Merkezin görevi iste yüksek mücadeleydi. 70’ten sonra burada kırılmayalım diye 74’te Yusuf Abdioğlu ve Mert’i oyuna aldı, Barış ve Yusuf Cihat’ı çıkardı.

Çıkan iki futbolcu da müthiş mücadele etti ve gerçekten yorulmuşlardı.

Yusuf’u 4’lünün hemen önünde kullandık, onların önünde de Yusuf Cihat’ın servisleri, Mert’in de yüksek pres gücünden yararlanmaya çalıştık.

83’te çok yorulan diğer iki futbolcu Tanque ve Cihat çıktı, Mesut Can ve Atabey yerlerine girdi.

Bu dilimde 2 önemli fırsat daha bulduk. Merkezden geçişler sonunda önce Mert ardından Mesut ile final pasında aksadık.

GÖKHAN GÖKHAN GÖKHAN

Tabii ki Gökhan Değirmenci…

O da candır. Oyun içi konsantrasyonunun ne kadar yüksek seviyede olduğunu maçın sonlarında 10 saniye içinde yaptığı iki kurtarışla anlatabiliriz.

Göztepe’ye maç boyunca tek bir organize atak şansı vermeyen yeşil siyahlılar uzatma anlarında uzaktan çekilen şutta Gökhan’ın harika kurtarışıyla nefes aldı ve üst üste 5 maçını kazanan Göztepe’yi İzmir’de devirdi.

Geçen sezonki şampiyonluğun mimarı olan ancak bu sezon sahaya çıkamayan Gökhan’ın profesyonelliğini de başköşeye koymamız lazım.

BİR İNCE DAHA BERIDZE

Bu maç için herkesin öne çıkarabileceği bir futbolcu olabilir.

Kimseyi ayıramam ama pek sözü edilmeyen bir futbolcudan, Beridze’den bahsetmek istiyorum.

Doğru, inişli çıkışlı bir grafiği var.

Ama Göztepe maçı kendisi adına en yararlı olduğu maçtı.

Her ne kadar kanadında ligin en ofansif sağ beklerinden birisi Ogün olmasa da, maç genelindeki driplingleri, iyi niyeti ve çalışkanlığı ile bana göre bir ince öne çıktı.

OĞUZ NELER YAPTI ÖYLE

Keza Oğuz Ceylan…

Sanıyorum dakika 80’lere doğru geliyordu, bir baktım Oğuz ilk presi yapan isim!

Olacak iş değil… Bu futbolcunun maç içinde 3 kez ayağına kramp girdi!

Çok saygı duymak lazım.

Lafı çok dolandırmayacağım.

Ertuğrul Sağlam’ın okuduğu rakibe karşılık yaptığı hamleler, inanç, kararlılık ve saha içi yardımlaşması haklı bir galibiyet getirdi.

800 BİN EURO, AMA?

Göztepe’nin eksiklerini belki konuşabiliriz ama Kocaelispor’da Kouakou ve Amaral, yani toplam 800 bin Euro’luk futbolculardan Göztepe galibiyetine dair tek bir dakika bile çıkmadı!

Göztepe tarafının küfürleri için ise… Herkes kendine yakışanı yapar.

Kocaelispor taraftarını canlı canlı görmek de onlar için derslik bir görüntü olmuştur sanırım.

He o fileleri de bir sonraki deplasman maçına kadar inşallah yetiştiremezler.

Dünya’nın en gereksiz iki işi Göztepe Gürsel Aksel Stadı’ndaydı. İlki maç başlamadan saha içine koyulan anlamsız bariyerler, ikincisi de deplasman tribünü üzerindeki gereksiz, amaçsız file.

Açıkçası Göztepe taraftarının yaşadığı travma sert geçiyordur.

Gerçekten kolay değil.
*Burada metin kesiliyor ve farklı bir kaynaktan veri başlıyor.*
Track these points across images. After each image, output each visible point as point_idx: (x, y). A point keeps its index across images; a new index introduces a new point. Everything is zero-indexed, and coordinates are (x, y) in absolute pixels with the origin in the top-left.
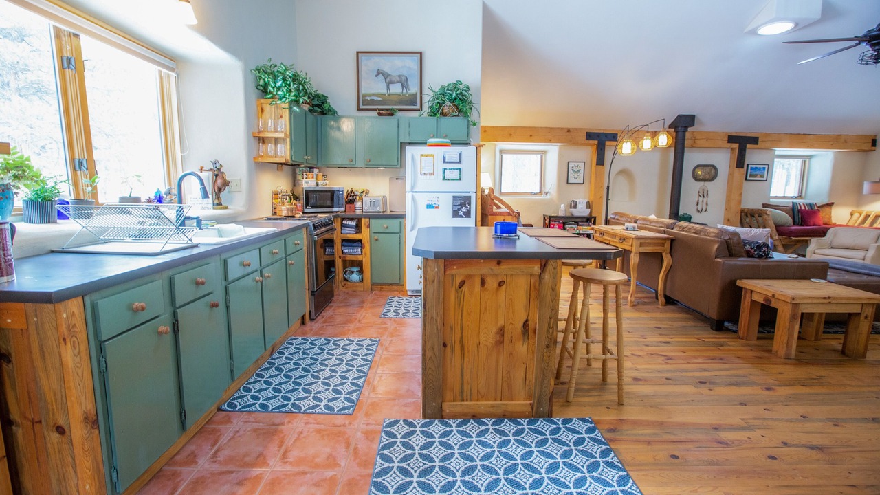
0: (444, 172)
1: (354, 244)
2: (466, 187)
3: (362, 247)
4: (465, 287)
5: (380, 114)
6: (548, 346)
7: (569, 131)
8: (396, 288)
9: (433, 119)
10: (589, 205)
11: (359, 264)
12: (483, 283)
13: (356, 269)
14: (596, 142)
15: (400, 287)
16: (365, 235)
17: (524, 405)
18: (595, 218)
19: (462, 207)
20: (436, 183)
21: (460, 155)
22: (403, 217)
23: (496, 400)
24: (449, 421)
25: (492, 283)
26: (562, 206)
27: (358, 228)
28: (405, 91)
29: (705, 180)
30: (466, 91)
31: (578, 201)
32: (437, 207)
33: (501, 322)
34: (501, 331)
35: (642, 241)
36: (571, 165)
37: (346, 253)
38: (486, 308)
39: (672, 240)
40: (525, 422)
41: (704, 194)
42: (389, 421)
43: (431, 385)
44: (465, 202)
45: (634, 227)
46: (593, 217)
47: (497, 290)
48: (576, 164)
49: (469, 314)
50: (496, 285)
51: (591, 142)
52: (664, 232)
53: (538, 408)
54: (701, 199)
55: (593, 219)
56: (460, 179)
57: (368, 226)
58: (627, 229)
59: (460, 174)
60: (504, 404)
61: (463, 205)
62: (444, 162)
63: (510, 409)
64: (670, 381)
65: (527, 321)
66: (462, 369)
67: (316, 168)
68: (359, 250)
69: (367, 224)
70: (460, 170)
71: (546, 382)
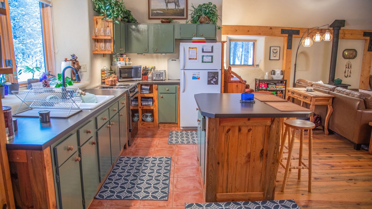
0: (203, 58)
1: (148, 100)
2: (216, 66)
3: (153, 102)
4: (230, 132)
7: (271, 28)
8: (173, 125)
9: (195, 25)
11: (151, 111)
13: (149, 114)
14: (287, 35)
15: (176, 125)
16: (155, 95)
19: (213, 79)
20: (197, 64)
21: (212, 47)
22: (178, 84)
25: (244, 130)
26: (267, 74)
27: (151, 91)
28: (177, 7)
29: (349, 58)
30: (214, 8)
31: (276, 70)
32: (199, 78)
33: (249, 151)
34: (249, 155)
36: (272, 49)
37: (144, 105)
38: (241, 144)
39: (333, 98)
41: (348, 66)
44: (215, 75)
45: (311, 90)
46: (285, 80)
48: (275, 48)
49: (232, 146)
50: (247, 131)
51: (284, 35)
52: (329, 93)
54: (347, 70)
55: (284, 82)
56: (212, 62)
57: (157, 89)
58: (307, 91)
59: (212, 59)
61: (214, 77)
62: (203, 51)
64: (334, 179)
65: (262, 150)
67: (124, 54)
68: (151, 103)
69: (156, 88)
70: (212, 56)
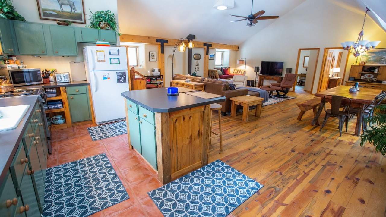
0: (111, 60)
1: (57, 103)
2: (123, 67)
3: (63, 104)
4: (177, 122)
5: (59, 24)
6: (206, 138)
7: (149, 38)
8: (87, 122)
9: (95, 30)
10: (159, 71)
11: (62, 114)
12: (184, 119)
13: (59, 117)
14: (160, 43)
15: (90, 122)
16: (63, 96)
17: (199, 163)
18: (163, 76)
19: (121, 78)
20: (106, 66)
21: (118, 51)
22: (89, 84)
23: (189, 165)
24: (175, 181)
25: (187, 118)
26: (149, 71)
27: (58, 93)
28: (73, 11)
29: (197, 60)
30: (112, 16)
31: (155, 69)
32: (109, 78)
33: (191, 134)
34: (191, 137)
35: (196, 86)
36: (150, 53)
37: (52, 109)
38: (185, 129)
39: (205, 85)
40: (201, 169)
41: (197, 65)
42: (151, 193)
43: (166, 169)
44: (123, 75)
45: (189, 81)
46: (162, 76)
47: (189, 120)
48: (153, 53)
49: (179, 133)
50: (189, 118)
51: (158, 43)
52: (201, 82)
53: (204, 162)
54: (197, 66)
55: (162, 77)
56: (119, 64)
57: (66, 91)
58: (187, 82)
59: (119, 61)
60: (193, 166)
61: (122, 76)
62: (110, 55)
63: (195, 167)
65: (199, 130)
66: (177, 158)
67: (14, 56)
68: (61, 106)
69: (64, 90)
70: (119, 59)
71: (206, 152)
Sen o kadar yırtın, o kadar tribünleri doldur, maç boyunca tek bir organize atak geliştireme, dahası Sakarya’ya yaranacağım diye düşman bellediğin takıma evinde mağlup ol..!

Gerçekten can yakar…

He bu arada dostluk bozuldu, kardeşlik bitti muhabbetleri yapılıyor…

Bana ne..!

Her neyse…

Göztepe galibiyetinden ötürü tüm takımı tebrik ediyor, şehri Çorum maçına davet ediyorum.

Yönetimin de bunu fırsata çevirmemesini ve bilet fiyatları ile ilgili kolaylık sağlamasının şart olduğunu düşünüyorum.